HOW TO COMPLETE THIS TASK. Transcribe, with complete accuracy, all of the entries below except for the pictures.
>>>
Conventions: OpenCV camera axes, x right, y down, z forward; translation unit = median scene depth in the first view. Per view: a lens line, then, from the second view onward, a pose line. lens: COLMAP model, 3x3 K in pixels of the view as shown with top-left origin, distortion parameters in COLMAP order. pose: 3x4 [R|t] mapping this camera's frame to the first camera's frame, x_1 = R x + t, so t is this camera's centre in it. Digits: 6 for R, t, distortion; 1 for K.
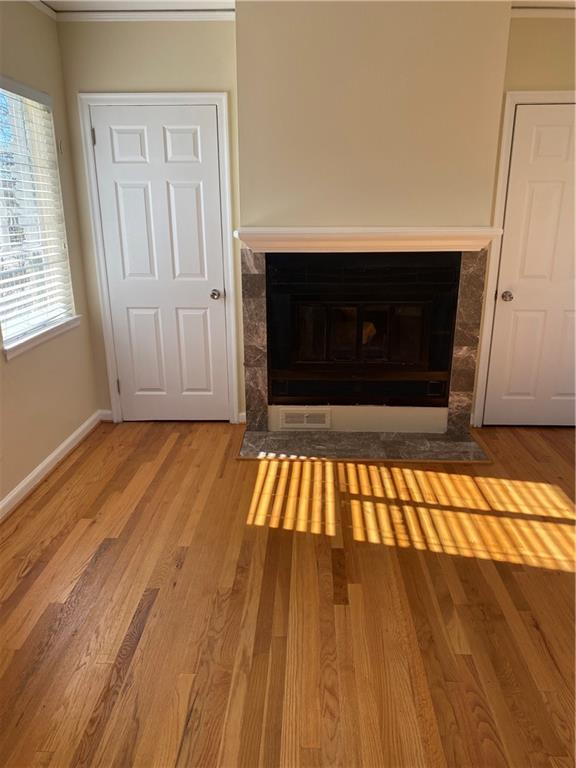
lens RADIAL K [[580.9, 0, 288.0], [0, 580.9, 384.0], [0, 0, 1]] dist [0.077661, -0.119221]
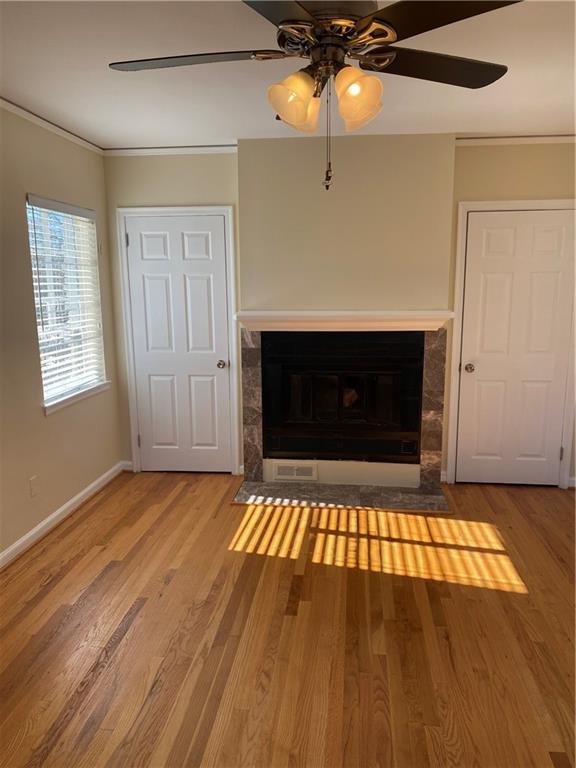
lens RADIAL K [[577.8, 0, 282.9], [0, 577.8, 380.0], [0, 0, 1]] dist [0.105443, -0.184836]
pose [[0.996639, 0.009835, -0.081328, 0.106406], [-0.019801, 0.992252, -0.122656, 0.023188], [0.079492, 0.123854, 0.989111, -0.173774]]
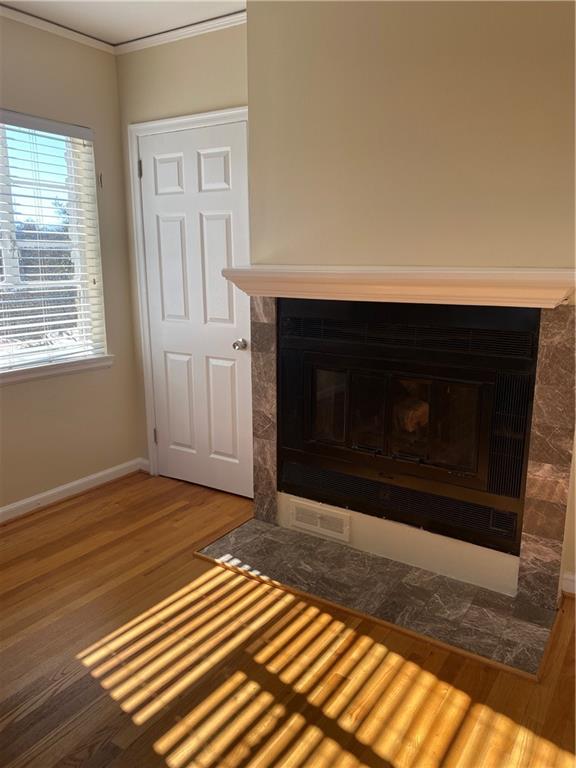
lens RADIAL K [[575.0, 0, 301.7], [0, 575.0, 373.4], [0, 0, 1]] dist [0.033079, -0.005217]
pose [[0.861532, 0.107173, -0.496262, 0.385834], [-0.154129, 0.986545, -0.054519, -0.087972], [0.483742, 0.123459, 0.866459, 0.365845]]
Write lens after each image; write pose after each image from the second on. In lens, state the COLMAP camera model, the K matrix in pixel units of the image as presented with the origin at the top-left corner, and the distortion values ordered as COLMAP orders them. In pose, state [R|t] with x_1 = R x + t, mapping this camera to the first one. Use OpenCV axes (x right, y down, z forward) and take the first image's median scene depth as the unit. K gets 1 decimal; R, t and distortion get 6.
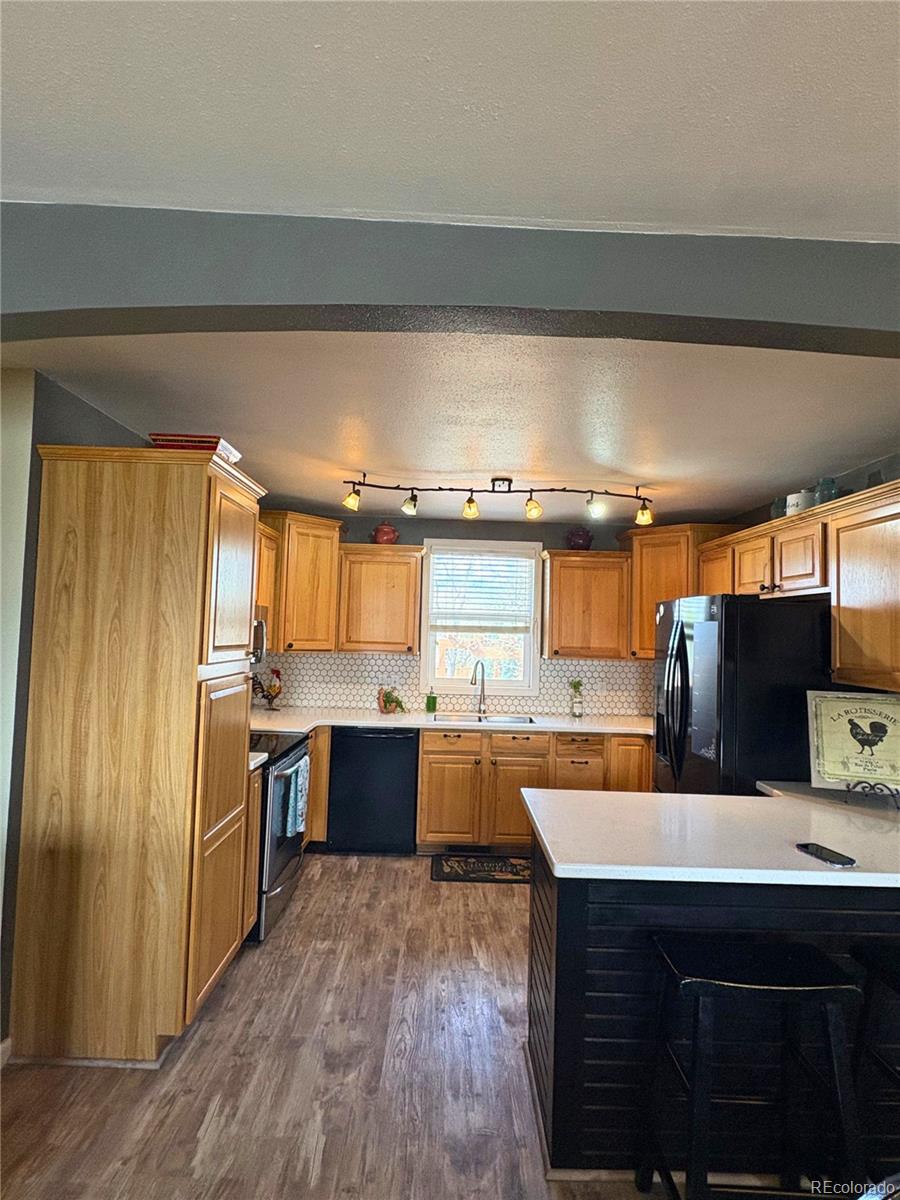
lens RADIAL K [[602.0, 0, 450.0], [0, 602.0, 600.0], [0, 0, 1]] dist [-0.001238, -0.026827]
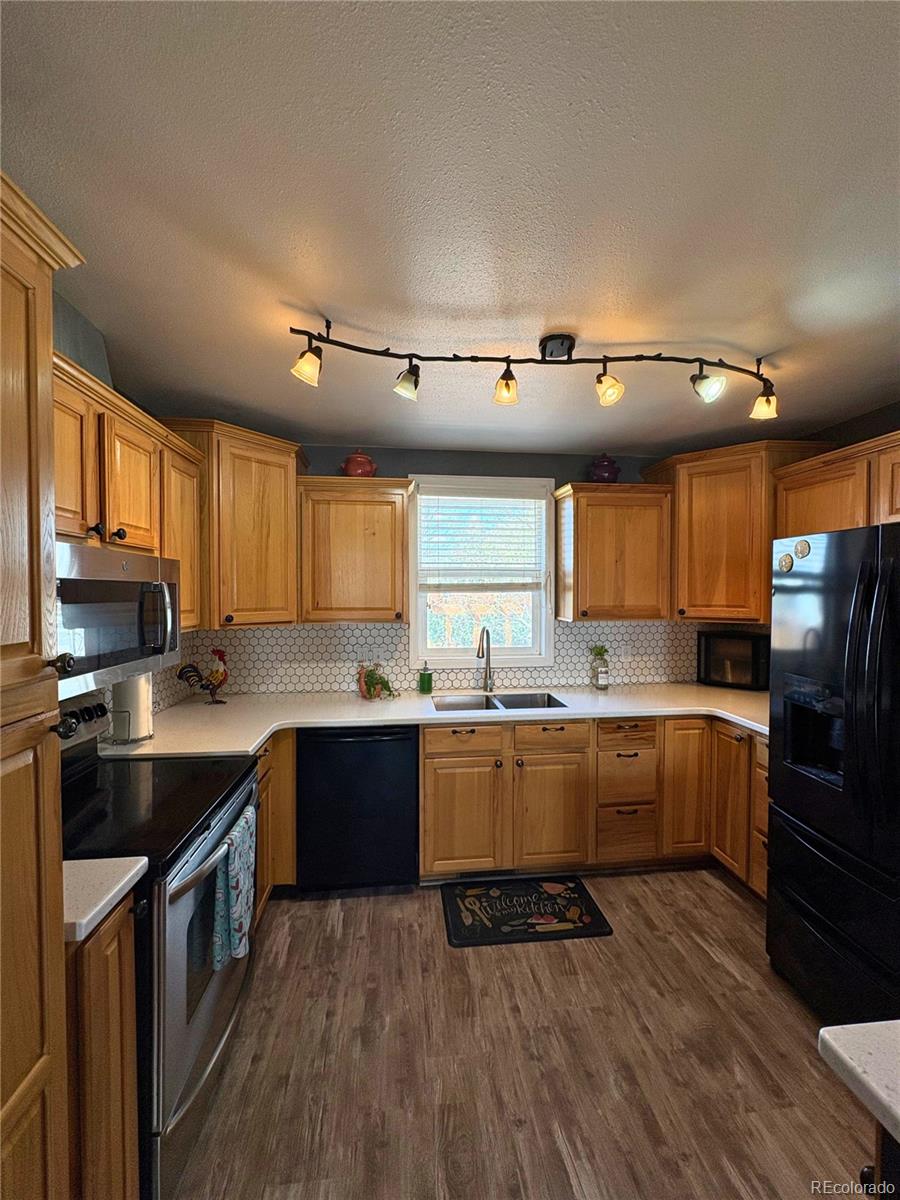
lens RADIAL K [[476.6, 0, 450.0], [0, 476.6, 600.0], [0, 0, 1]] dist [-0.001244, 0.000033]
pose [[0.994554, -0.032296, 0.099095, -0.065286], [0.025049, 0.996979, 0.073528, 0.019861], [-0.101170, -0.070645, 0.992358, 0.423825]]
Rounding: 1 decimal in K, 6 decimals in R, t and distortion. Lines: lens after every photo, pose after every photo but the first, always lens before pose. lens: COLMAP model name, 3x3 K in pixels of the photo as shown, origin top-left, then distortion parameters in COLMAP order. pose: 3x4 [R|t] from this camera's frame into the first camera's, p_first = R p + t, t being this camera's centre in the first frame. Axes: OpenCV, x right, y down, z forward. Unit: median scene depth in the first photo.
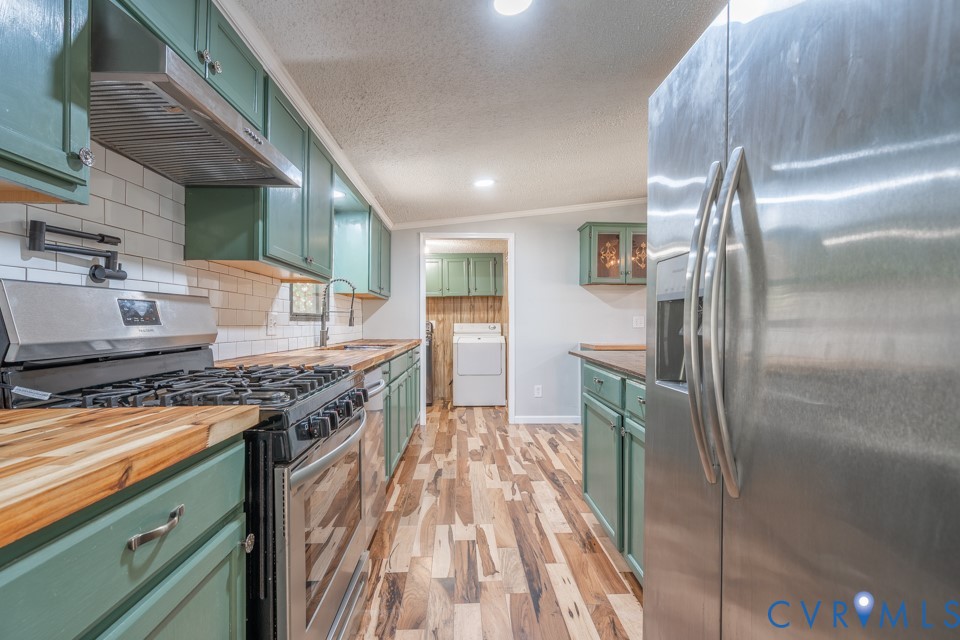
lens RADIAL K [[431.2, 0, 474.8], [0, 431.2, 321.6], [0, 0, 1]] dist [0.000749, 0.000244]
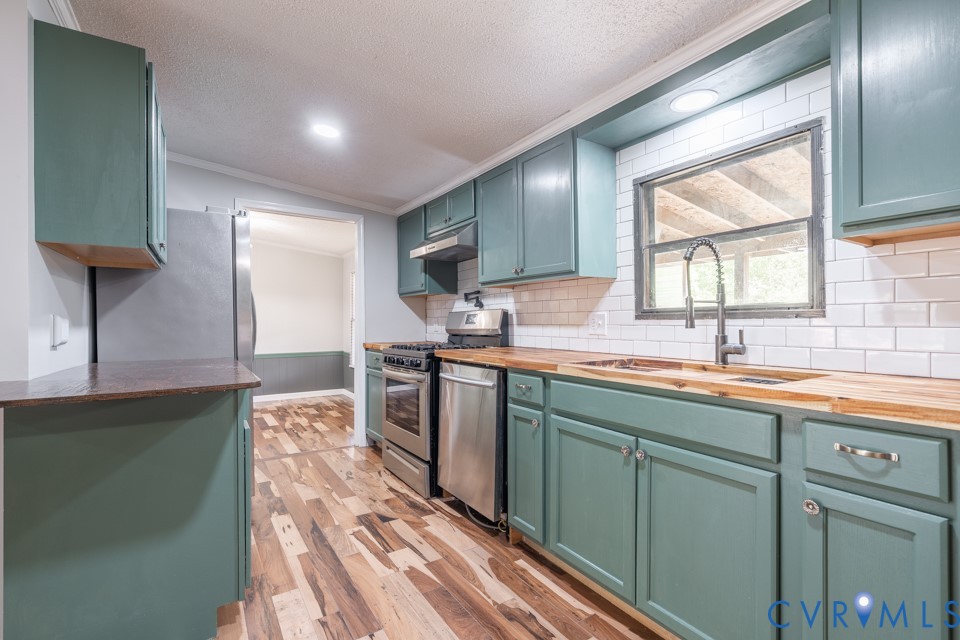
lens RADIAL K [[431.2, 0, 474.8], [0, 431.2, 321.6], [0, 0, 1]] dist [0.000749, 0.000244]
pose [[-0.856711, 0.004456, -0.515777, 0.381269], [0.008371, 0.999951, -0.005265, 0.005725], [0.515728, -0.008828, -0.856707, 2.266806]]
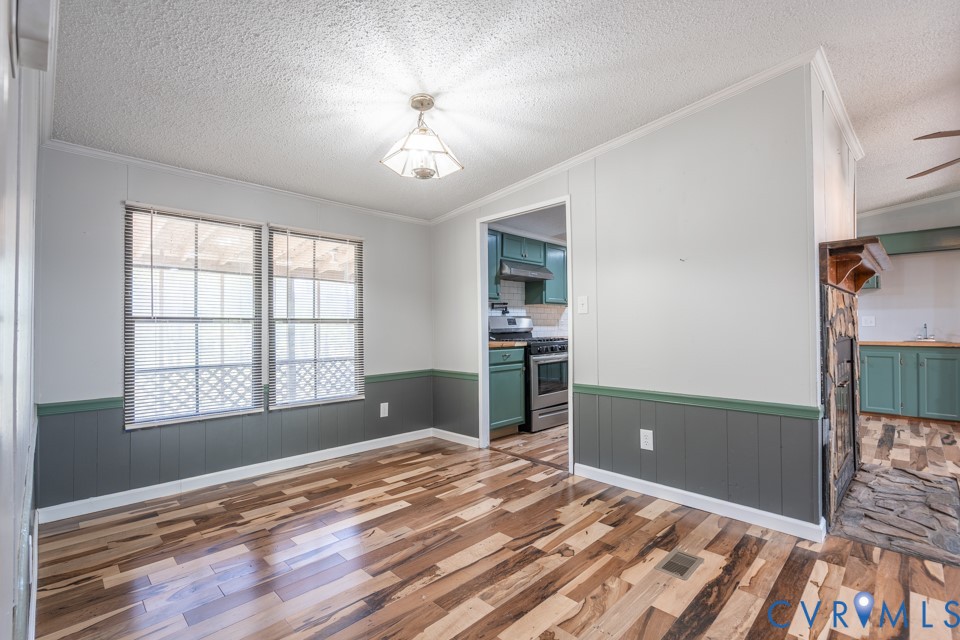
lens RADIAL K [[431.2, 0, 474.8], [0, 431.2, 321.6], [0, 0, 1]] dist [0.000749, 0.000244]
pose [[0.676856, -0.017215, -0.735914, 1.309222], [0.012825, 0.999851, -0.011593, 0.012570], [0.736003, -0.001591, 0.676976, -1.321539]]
<<<
FINISHED TASK.
Conventions: OpenCV camera axes, x right, y down, z forward; translation unit = median scene depth in the first view. Per view: a lens line, then, from the second view onward, a pose line. lens: COLMAP model, 3x3 K in pixels of the view as shown with top-left origin, distortion parameters in COLMAP order. pose: 3x4 [R|t] mapping this camera's frame to the first camera's frame, x_1 = R x + t, so t is this camera's centre in it. Digits: 6 for R, t, distortion; 1 for K.
lens RADIAL K [[580.9, 0, 288.0], [0, 580.9, 384.0], [0, 0, 1]] dist [0.077661, -0.119221]
lens RADIAL K [[577.8, 0, 282.9], [0, 577.8, 380.0], [0, 0, 1]] dist [0.105443, -0.184836]
pose [[0.996639, 0.009835, -0.081328, 0.106406], [-0.019801, 0.992252, -0.122656, 0.023188], [0.079492, 0.123854, 0.989111, -0.173774]]
lens RADIAL K [[575.0, 0, 301.7], [0, 575.0, 373.4], [0, 0, 1]] dist [0.033079, -0.005217]
pose [[0.861532, 0.107173, -0.496262, 0.385834], [-0.154129, 0.986545, -0.054519, -0.087972], [0.483742, 0.123459, 0.866459, 0.365845]]
Write lens after each image; write pose after each image from the second on. In lens, state the COLMAP camera model, the K matrix in pixel units of the image as presented with the origin at the top-left corner, and the distortion values ordered as COLMAP orders them. In pose, state [R|t] with x_1 = R x + t, mapping this camera to the first one. Use OpenCV axes (x right, y down, z forward) and take the first image's median scene depth as the unit. K gets 1 decimal; R, t and distortion get 6.
lens RADIAL K [[602.0, 0, 450.0], [0, 602.0, 600.0], [0, 0, 1]] dist [-0.001238, -0.026827]
lens RADIAL K [[476.6, 0, 450.0], [0, 476.6, 600.0], [0, 0, 1]] dist [-0.001244, 0.000033]
pose [[0.994554, -0.032296, 0.099095, -0.065286], [0.025049, 0.996979, 0.073528, 0.019861], [-0.101170, -0.070645, 0.992358, 0.423825]]
Rounding: 1 decimal in K, 6 decimals in R, t and distortion. Lines: lens after every photo, pose after every photo but the first, always lens before pose. lens: COLMAP model name, 3x3 K in pixels of the photo as shown, origin top-left, then distortion parameters in COLMAP order. pose: 3x4 [R|t] from this camera's frame into the first camera's, p_first = R p + t, t being this camera's centre in the first frame. Axes: OpenCV, x right, y down, z forward. Unit: median scene depth in the first photo.
lens RADIAL K [[431.2, 0, 474.8], [0, 431.2, 321.6], [0, 0, 1]] dist [0.000749, 0.000244]
lens RADIAL K [[431.2, 0, 474.8], [0, 431.2, 321.6], [0, 0, 1]] dist [0.000749, 0.000244]
pose [[-0.856711, 0.004456, -0.515777, 0.381269], [0.008371, 0.999951, -0.005265, 0.005725], [0.515728, -0.008828, -0.856707, 2.266806]]
lens RADIAL K [[431.2, 0, 474.8], [0, 431.2, 321.6], [0, 0, 1]] dist [0.000749, 0.000244]
pose [[0.676856, -0.017215, -0.735914, 1.309222], [0.012825, 0.999851, -0.011593, 0.012570], [0.736003, -0.001591, 0.676976, -1.321539]]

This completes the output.